Quicksilver is almost 1000 pages long. And they are not the easiest pages, either. I feel like I'm drowning in it, I am being slapped by it, my mind is being raped by a book.
I like it.
My university experience was studying maths, so I am more likely to enjoy this book than most, though.
When you are surrounded by science, if you have even a little of historic sense, you have to wonder: how can it be that I, a reasonably intelligent 20th century guy, have been getting an education for 20 years, and still am quite ignorant, even though I am concentrating on a single field?
Well, after that, if you ever try to do any original scientific work, you have to imagine that those who created modern science were much better than you. Their lifes were shorter, uglier, and they didn't have the books, yet they figured out a huge amount of stuff.
Usually, there's a mitigating factor in that the science they made is simpler than the science to be made now. That doesn't work for one guy. Maybe two.

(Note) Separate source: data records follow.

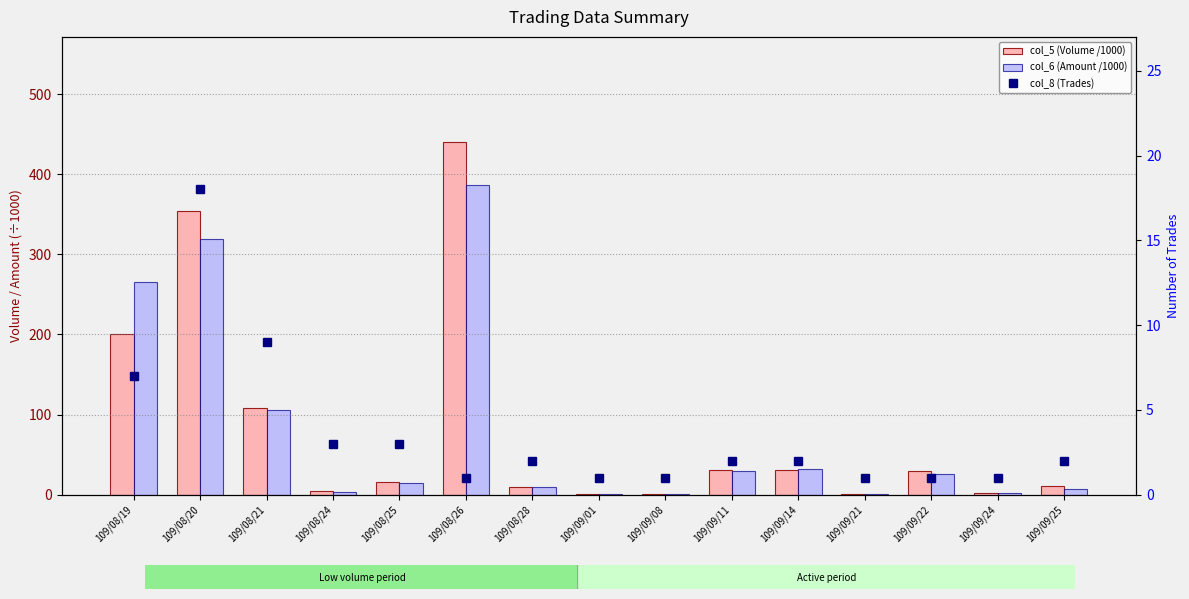

Which category has the lowest value across all series?

109/09/01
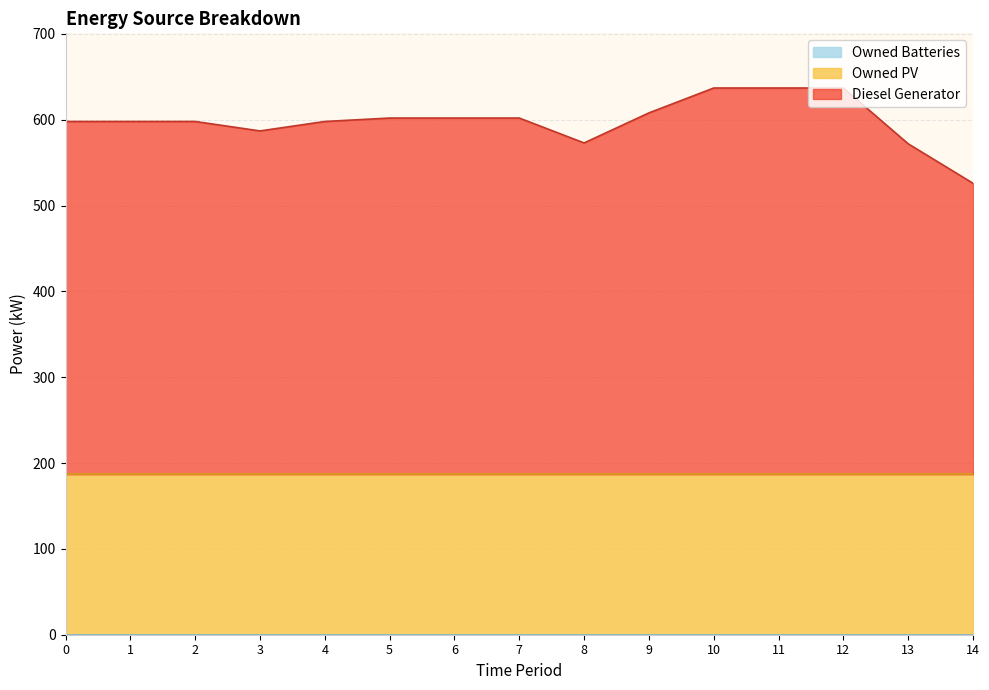

Between 4 and 6, which series saw the biggest shift?

Diesel Generator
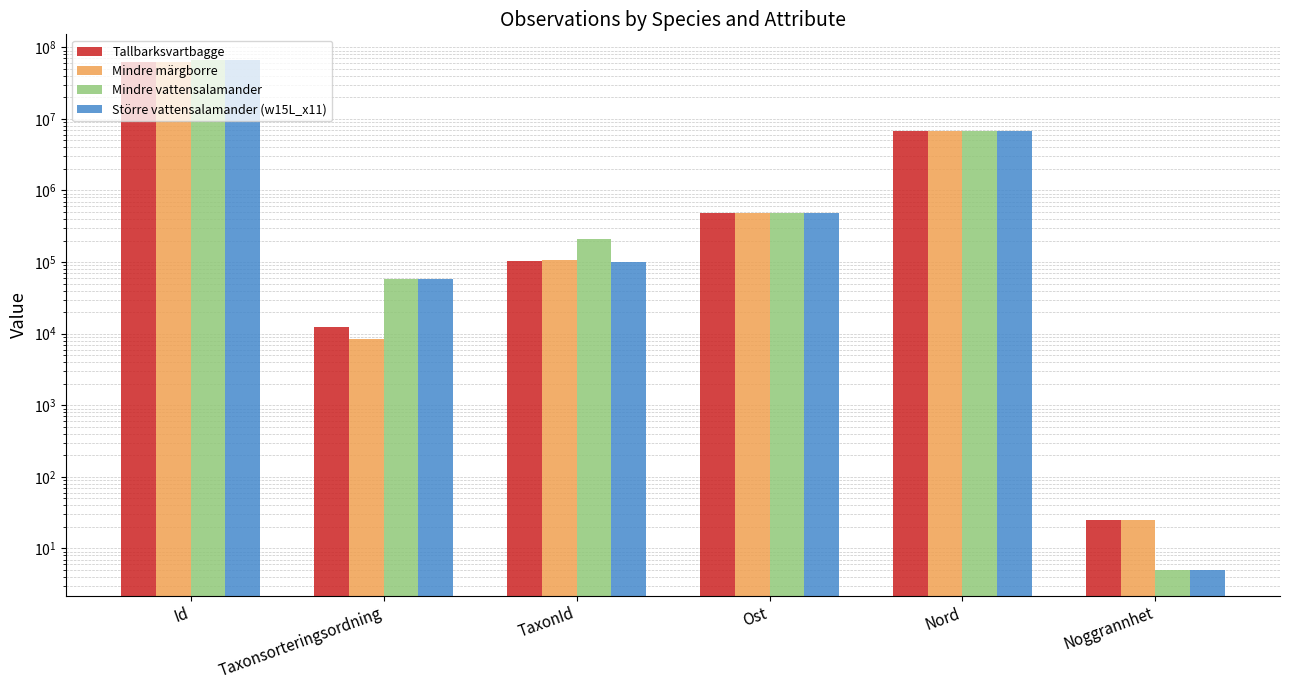

Which series has the largest range (max minus min)?

Mindre vattensalamander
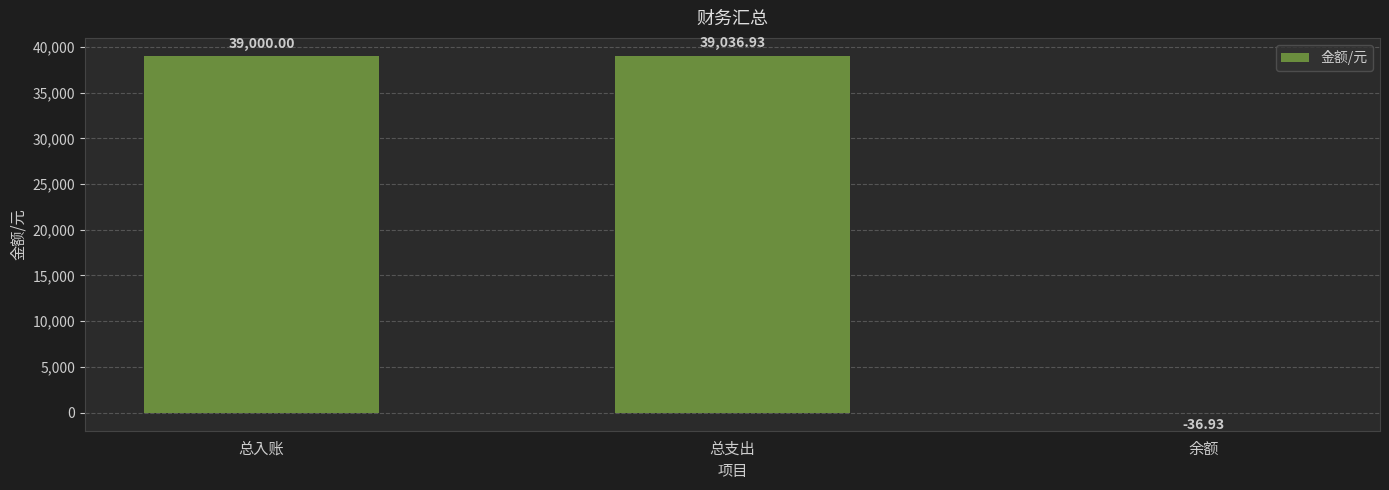

Are the bars horizontal?

No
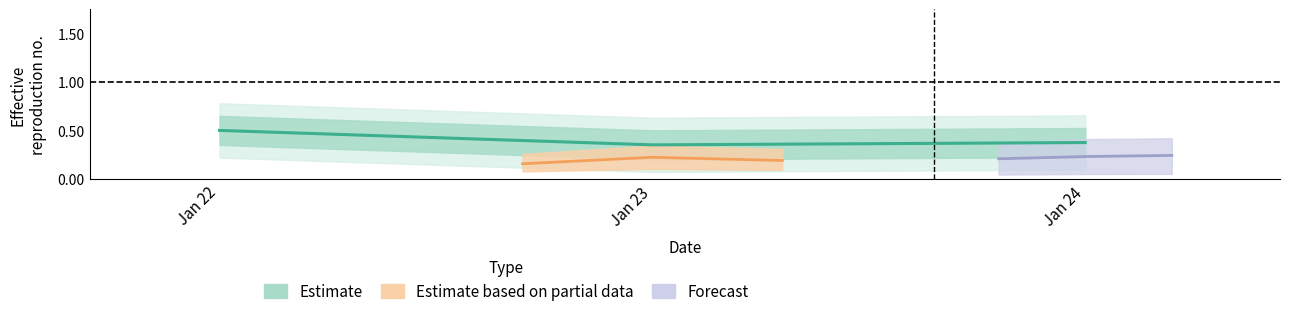

What is the maximum value shown in the chart?

0.5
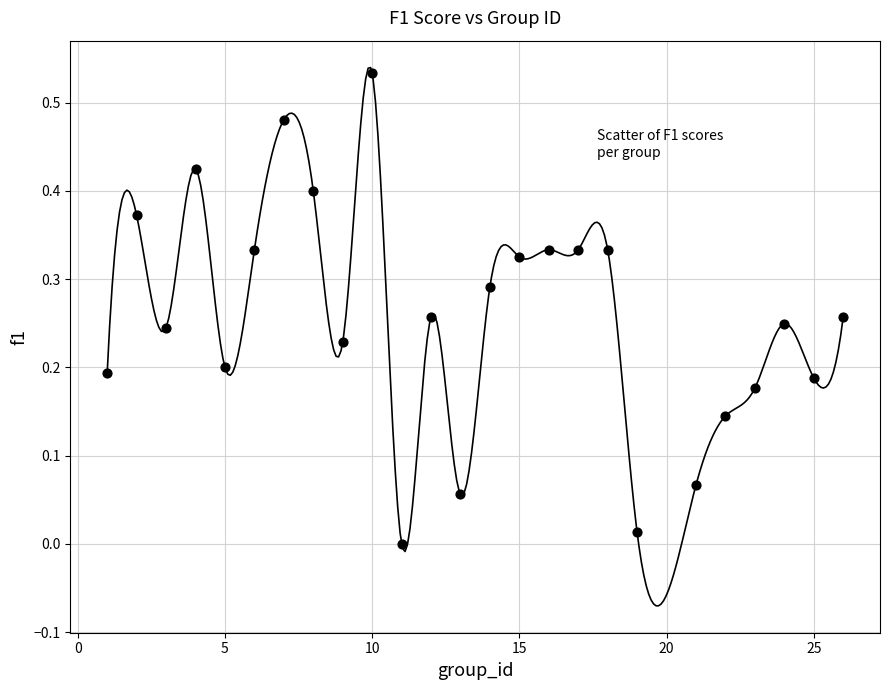

How many points are shown in the scatter plot?

25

That one guy is, of course, Newton. And the other is Leibnitz.
If someone invented Leibnitz for a novel, it would be silly. Inventing Newton would be preposterous. So, how come almost noone bothered making them into fictional characters before?
In taking that step, Stephenson shows genius.
I would write all this book brings to mind, but this blog is too small to contain it.